## DATA FOR REVIEW

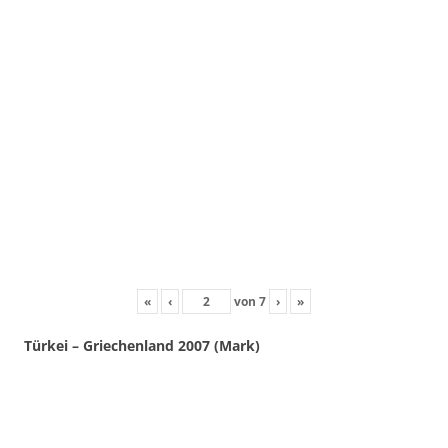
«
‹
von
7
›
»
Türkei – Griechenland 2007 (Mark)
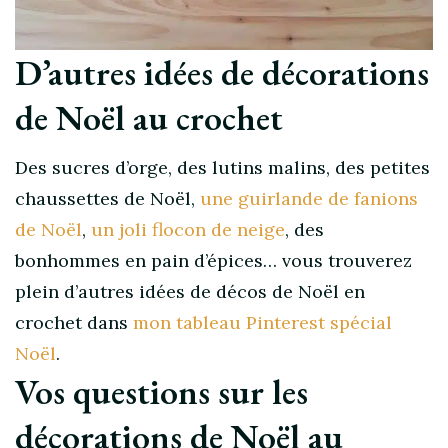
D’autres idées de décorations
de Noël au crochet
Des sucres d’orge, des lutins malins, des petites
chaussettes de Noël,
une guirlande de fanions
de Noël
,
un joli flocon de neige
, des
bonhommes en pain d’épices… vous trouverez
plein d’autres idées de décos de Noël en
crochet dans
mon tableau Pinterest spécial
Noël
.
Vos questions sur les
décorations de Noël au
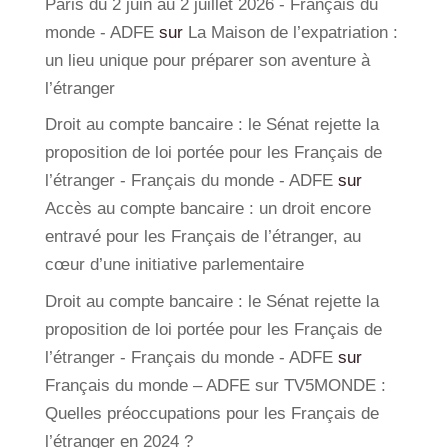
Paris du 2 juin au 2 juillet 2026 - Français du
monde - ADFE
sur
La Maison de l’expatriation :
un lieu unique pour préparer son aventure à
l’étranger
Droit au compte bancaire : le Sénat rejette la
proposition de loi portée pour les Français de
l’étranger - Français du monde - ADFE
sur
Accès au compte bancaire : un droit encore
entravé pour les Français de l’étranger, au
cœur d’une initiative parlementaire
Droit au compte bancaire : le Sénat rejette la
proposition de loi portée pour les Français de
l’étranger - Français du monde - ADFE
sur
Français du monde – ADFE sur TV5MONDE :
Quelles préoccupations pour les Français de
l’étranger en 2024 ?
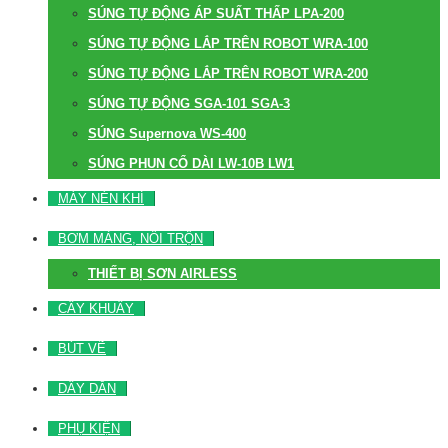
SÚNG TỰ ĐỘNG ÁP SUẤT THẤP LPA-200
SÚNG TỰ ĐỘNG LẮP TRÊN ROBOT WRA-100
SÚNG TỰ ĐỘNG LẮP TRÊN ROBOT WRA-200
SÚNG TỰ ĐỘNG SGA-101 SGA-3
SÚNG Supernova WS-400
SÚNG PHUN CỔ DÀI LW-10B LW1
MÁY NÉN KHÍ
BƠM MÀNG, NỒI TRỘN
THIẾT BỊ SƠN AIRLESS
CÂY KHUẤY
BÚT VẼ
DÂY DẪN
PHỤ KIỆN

* * *

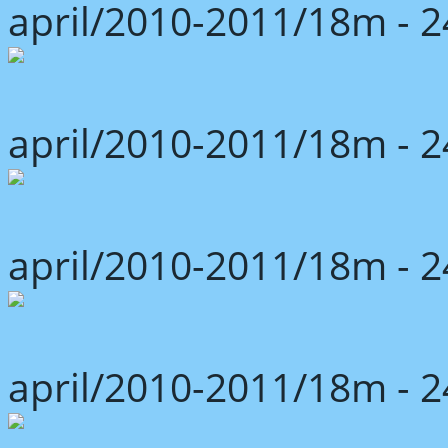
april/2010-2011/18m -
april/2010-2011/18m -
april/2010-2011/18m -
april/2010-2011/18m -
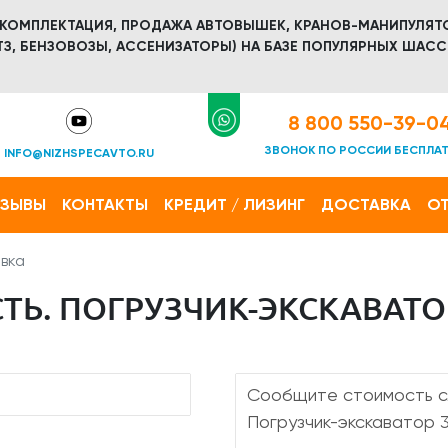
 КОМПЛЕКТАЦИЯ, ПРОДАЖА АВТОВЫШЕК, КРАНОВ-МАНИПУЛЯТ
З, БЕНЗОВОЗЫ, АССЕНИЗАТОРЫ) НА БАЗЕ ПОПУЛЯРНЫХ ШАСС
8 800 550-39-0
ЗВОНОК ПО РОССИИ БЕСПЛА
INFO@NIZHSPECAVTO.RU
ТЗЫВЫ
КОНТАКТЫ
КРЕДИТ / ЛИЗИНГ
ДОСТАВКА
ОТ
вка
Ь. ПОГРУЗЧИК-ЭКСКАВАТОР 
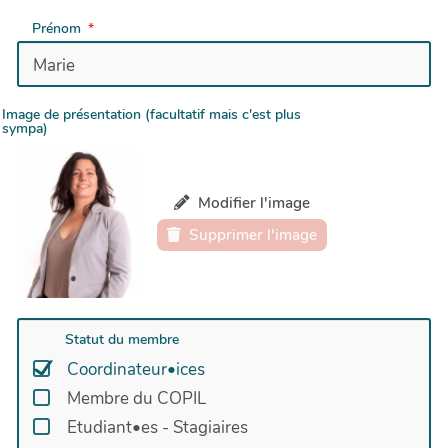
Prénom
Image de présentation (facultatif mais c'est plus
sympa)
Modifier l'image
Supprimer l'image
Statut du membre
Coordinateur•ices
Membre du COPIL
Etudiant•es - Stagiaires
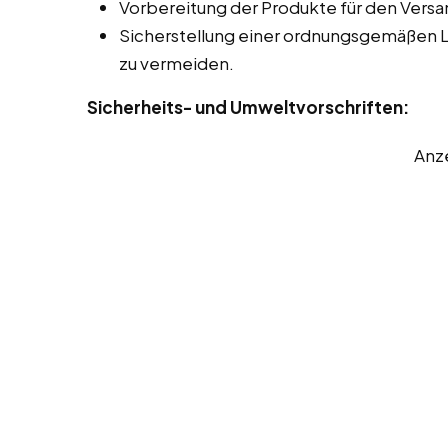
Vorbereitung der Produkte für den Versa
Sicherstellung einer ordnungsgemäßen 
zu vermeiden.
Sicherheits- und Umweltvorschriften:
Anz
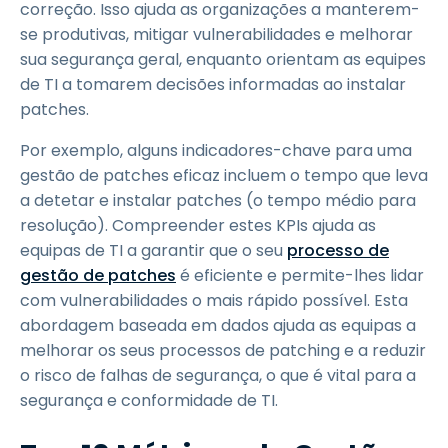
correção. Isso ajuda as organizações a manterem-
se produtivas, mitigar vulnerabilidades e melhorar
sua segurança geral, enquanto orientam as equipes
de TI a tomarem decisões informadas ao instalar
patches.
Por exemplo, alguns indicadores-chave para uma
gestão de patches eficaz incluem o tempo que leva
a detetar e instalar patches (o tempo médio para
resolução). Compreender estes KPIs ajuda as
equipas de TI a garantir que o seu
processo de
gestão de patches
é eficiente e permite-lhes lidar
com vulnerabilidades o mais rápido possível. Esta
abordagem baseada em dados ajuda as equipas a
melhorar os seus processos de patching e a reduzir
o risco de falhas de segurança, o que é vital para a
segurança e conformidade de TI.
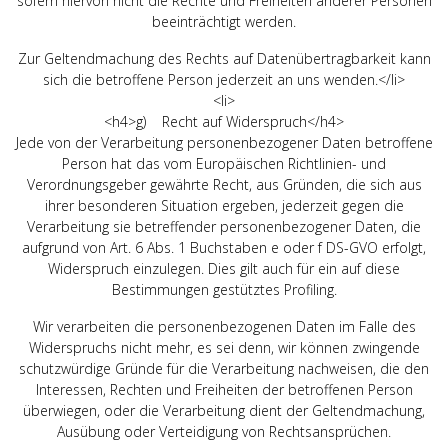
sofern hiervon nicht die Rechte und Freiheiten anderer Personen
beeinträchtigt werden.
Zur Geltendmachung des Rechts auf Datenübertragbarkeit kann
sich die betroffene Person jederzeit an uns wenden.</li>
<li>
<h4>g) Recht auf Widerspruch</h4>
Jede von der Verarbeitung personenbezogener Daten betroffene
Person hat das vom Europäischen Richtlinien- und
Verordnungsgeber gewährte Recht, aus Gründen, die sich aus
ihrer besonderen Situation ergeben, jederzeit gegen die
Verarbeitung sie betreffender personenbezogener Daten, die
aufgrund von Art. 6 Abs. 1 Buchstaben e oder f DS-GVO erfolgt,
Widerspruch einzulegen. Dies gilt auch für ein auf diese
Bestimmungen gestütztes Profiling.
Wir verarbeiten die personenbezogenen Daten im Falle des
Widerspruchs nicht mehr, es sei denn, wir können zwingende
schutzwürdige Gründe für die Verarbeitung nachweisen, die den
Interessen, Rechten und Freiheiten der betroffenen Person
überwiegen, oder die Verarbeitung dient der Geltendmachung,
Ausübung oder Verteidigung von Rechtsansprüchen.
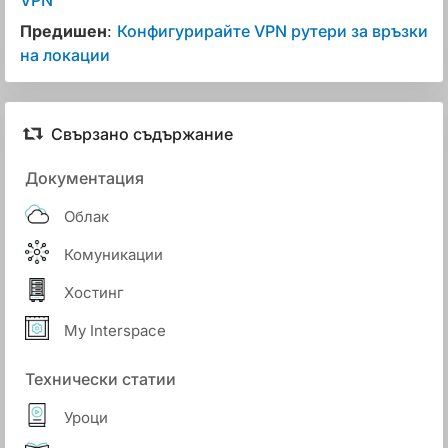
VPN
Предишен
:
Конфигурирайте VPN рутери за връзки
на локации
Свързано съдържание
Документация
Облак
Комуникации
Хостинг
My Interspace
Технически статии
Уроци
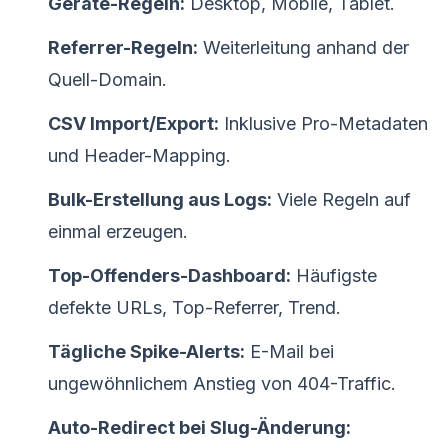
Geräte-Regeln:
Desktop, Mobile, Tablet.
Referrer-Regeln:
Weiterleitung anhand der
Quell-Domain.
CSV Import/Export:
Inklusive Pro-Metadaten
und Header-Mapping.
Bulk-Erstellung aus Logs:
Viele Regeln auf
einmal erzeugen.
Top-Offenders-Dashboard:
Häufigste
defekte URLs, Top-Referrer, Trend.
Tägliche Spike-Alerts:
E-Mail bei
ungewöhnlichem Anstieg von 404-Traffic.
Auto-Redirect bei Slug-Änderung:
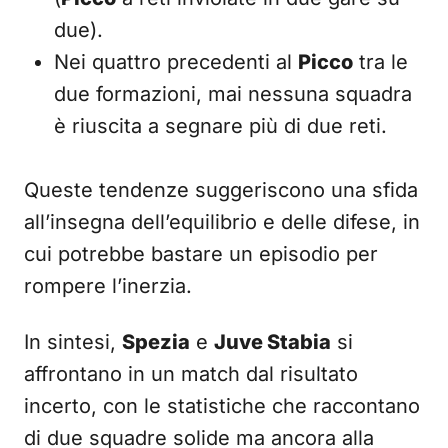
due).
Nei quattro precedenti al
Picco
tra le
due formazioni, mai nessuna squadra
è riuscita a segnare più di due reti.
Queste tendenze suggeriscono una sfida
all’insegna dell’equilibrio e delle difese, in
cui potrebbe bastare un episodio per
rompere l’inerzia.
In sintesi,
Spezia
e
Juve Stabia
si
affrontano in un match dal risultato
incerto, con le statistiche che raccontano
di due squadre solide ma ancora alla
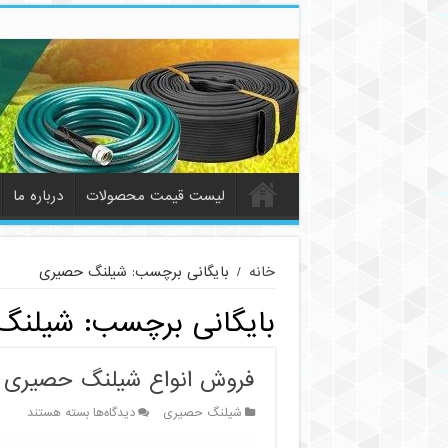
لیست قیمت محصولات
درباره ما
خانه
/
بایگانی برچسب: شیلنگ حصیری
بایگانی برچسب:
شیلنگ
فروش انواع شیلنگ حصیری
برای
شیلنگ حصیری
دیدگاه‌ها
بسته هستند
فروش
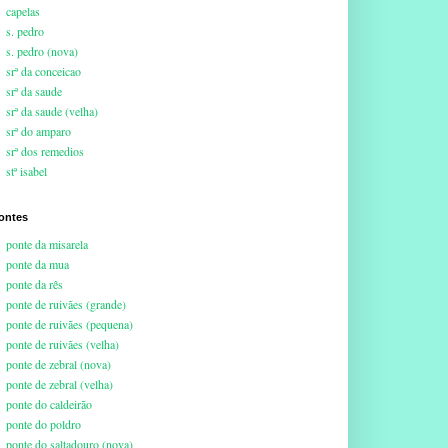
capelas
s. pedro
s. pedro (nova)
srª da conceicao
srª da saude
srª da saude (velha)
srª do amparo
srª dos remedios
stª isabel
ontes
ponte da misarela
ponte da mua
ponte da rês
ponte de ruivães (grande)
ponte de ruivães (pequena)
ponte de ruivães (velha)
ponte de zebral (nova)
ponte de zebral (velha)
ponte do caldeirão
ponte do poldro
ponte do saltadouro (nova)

## WHAT TO WORK ON
Please set down the lines of the records unchanged, beginning at the line that contains "D’autres idées de décorations" and stopping after the line that contains "décorations de Noël au".

## EXERCISE SOLUTION
D’autres idées de décorations
de Noël au crochet
Des sucres d’orge, des lutins malins, des petites
chaussettes de Noël,
une guirlande de fanions
de Noël
,
un joli flocon de neige
, des
bonhommes en pain d’épices… vous trouverez
plein d’autres idées de décos de Noël en
crochet dans
mon tableau Pinterest spécial
Noël
.
Vos questions sur les
décorations de Noël au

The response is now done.